PhishNet: compartir inteligencia de amenazas con quien no tienes motivos para confiar
Dos organizaciones atacadas por la misma campaña tienen todos los motivos para avisarse, y ninguna infraestructura común para hacerlo. En ese hueco es donde ocurre la mayor parte del daño.
La inteligencia de amenazas tiene un problema de coordinación. Los indicadores que permitirían a una organización bloquear un ataque suelen estar ya en los registros de otra. Llevarlos de una a otra exige o bien una plataforma común que ambas partes ya operen, o bien un nivel de confianza mutua que con frecuencia no existe — entre competidores, entre países, o en cualquier agrupación improvisada que se forme más rápido de lo que avanza un proceso de compras.
PhishNet está construido exactamente para esa situación: validar, registrar y compartir indicadores de compromiso entre partes sin infraestructura común y sin confianza previa. La premisa de diseño es que la confianza no debería ser un requisito para cooperar. Lo que sí se exige, en su lugar, es que toda acción sea atribuible y todo registro sea a prueba de manipulación.
Cada petición queda registrada en un libro de solo-anexado donde cada entrada se encadena criptográficamente a la anterior. Borrar una entrada, reordenarlas o alterar una a posteriori rompe la cadena, y la rotura la detecta cualquiera con acceso al libro. El acceso, a su vez, se gobierna por capacidades explícitas en lugar de por roles amplios: una cuenta puede registrar un indicador, o leer la traza de auditoría, o ejecutar una detección, y cada una de esas cosas se concede por separado.
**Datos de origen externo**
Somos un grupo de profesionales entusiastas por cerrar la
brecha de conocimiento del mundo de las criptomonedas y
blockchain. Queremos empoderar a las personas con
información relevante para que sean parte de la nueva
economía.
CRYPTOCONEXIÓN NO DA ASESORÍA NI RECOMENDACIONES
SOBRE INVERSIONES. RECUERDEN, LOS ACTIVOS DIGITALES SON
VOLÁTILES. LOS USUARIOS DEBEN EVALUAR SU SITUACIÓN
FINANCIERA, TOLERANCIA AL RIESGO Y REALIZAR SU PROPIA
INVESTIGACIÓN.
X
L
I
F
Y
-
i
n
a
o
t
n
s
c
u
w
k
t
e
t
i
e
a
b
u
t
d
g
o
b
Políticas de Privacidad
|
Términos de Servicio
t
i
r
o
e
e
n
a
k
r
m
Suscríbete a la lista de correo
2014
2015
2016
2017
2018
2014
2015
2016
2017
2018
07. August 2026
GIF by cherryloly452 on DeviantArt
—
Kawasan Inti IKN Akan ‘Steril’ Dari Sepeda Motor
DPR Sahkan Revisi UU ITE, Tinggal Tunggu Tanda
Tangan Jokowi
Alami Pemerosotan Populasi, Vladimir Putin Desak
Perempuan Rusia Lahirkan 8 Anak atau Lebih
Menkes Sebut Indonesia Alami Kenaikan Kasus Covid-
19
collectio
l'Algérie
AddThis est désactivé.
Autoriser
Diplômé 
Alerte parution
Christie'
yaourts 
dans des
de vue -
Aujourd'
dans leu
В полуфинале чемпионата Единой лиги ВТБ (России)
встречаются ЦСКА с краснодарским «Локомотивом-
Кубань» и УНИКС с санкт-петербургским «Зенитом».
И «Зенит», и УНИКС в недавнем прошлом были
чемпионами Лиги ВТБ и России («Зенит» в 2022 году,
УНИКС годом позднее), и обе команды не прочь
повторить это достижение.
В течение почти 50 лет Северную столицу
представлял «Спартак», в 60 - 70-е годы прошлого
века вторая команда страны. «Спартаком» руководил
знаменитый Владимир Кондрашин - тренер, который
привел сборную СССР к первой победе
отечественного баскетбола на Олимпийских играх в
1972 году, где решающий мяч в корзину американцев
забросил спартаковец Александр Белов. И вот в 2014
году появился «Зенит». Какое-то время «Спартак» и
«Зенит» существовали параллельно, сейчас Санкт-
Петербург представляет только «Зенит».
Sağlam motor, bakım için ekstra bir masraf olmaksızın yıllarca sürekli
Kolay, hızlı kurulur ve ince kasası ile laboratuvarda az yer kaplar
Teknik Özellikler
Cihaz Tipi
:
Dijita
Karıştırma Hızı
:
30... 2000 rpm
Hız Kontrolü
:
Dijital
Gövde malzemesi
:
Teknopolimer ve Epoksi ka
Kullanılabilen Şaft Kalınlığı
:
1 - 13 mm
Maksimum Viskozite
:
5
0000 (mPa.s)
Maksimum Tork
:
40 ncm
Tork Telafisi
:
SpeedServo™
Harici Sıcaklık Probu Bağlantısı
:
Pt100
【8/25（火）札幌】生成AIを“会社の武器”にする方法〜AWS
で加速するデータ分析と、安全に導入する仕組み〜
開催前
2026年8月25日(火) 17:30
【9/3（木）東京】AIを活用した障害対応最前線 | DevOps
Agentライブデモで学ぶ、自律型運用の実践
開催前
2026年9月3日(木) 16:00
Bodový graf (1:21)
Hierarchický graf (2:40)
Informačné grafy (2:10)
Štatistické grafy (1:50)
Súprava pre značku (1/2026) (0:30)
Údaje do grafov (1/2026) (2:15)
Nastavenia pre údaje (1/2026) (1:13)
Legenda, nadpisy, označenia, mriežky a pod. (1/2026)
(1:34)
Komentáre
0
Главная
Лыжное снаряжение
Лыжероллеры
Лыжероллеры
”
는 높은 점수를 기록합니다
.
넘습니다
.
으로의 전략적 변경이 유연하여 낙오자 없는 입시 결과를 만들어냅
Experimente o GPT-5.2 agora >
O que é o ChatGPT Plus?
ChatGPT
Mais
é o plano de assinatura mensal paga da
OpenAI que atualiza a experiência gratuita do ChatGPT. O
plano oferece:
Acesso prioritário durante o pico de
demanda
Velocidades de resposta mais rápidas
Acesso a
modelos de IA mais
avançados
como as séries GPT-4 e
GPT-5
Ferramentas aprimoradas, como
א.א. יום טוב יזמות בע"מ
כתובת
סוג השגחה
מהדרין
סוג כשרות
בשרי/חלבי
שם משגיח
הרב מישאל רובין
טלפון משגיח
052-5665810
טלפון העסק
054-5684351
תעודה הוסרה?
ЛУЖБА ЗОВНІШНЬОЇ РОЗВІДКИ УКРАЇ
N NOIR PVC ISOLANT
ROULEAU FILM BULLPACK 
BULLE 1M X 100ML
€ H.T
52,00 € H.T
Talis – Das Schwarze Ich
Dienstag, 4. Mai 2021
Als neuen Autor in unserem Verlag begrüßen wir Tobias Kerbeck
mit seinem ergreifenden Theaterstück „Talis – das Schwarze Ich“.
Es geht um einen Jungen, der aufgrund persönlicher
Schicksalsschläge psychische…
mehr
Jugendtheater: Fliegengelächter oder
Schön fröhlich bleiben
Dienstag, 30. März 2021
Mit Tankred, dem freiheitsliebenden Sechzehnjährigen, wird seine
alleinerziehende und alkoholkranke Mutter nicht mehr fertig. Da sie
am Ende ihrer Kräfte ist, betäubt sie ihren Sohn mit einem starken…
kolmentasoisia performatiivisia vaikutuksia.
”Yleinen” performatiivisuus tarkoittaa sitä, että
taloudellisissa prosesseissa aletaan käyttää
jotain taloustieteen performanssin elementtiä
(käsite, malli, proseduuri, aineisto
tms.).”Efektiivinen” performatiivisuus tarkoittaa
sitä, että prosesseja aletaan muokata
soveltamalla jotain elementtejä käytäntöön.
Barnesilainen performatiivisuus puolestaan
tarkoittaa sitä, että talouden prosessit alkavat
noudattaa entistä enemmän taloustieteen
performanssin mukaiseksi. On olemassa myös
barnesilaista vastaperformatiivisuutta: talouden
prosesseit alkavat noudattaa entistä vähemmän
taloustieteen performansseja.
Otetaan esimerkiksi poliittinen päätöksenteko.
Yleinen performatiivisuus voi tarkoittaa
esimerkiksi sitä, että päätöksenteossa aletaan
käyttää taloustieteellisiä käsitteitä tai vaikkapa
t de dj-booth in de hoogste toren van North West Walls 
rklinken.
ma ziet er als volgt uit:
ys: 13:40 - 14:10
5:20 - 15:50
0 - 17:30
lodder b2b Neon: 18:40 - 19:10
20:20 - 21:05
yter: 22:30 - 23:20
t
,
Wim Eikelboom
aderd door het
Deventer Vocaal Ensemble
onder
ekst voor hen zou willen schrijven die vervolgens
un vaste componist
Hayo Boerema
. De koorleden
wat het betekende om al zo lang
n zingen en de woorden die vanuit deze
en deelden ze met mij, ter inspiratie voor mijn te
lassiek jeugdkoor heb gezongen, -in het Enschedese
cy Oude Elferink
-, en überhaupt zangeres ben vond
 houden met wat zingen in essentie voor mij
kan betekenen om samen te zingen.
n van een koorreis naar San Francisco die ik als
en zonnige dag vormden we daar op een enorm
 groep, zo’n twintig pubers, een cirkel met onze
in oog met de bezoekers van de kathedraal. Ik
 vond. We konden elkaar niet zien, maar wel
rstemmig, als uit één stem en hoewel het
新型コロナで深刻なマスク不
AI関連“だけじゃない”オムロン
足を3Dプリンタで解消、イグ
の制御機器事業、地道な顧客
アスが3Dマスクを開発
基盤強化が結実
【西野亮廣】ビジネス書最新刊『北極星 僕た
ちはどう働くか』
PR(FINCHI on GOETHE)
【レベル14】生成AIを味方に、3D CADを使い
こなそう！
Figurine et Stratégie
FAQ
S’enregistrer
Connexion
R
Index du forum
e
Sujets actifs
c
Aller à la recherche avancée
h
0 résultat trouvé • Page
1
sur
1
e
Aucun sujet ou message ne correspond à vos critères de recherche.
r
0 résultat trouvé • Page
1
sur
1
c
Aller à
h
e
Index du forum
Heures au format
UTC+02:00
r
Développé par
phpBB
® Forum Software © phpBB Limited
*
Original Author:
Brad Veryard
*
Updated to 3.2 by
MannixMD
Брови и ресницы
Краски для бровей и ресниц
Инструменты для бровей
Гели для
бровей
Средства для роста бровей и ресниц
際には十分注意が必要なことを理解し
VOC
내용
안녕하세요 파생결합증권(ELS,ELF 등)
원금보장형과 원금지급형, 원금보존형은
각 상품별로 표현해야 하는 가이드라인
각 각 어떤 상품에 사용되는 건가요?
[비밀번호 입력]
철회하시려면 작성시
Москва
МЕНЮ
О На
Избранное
Es además deliberadamente ligero. Las plataformas existentes en este ámbito suelen ser pesadas de desplegar y dan por hecha una buena conectividad — lo cual está bien para un centro de operaciones corporativo e inservible en los entornos donde compartir importa más: despliegues soberanos, coaliciones improvisadas, condiciones de bajo ancho de banda y cualquier sitio donde desplegar una plataforma completa sea más lento que el propio ataque.
El estado honesto: el sistema funciona de extremo a extremo y se ha ejercitado contra datos reales de phishing, pero el conjunto de validación es pequeño, todavía no hay una medición formal de falsos positivos y ha funcionado en un entorno local controlado, no con usuarios reales sobre el terreno. Está en el punto en que los componentes funcionan y la evidencia de que funcionan a escala aún no existe. Ambas cosas son ciertas a la vez, y contar solo la primera sería marketing.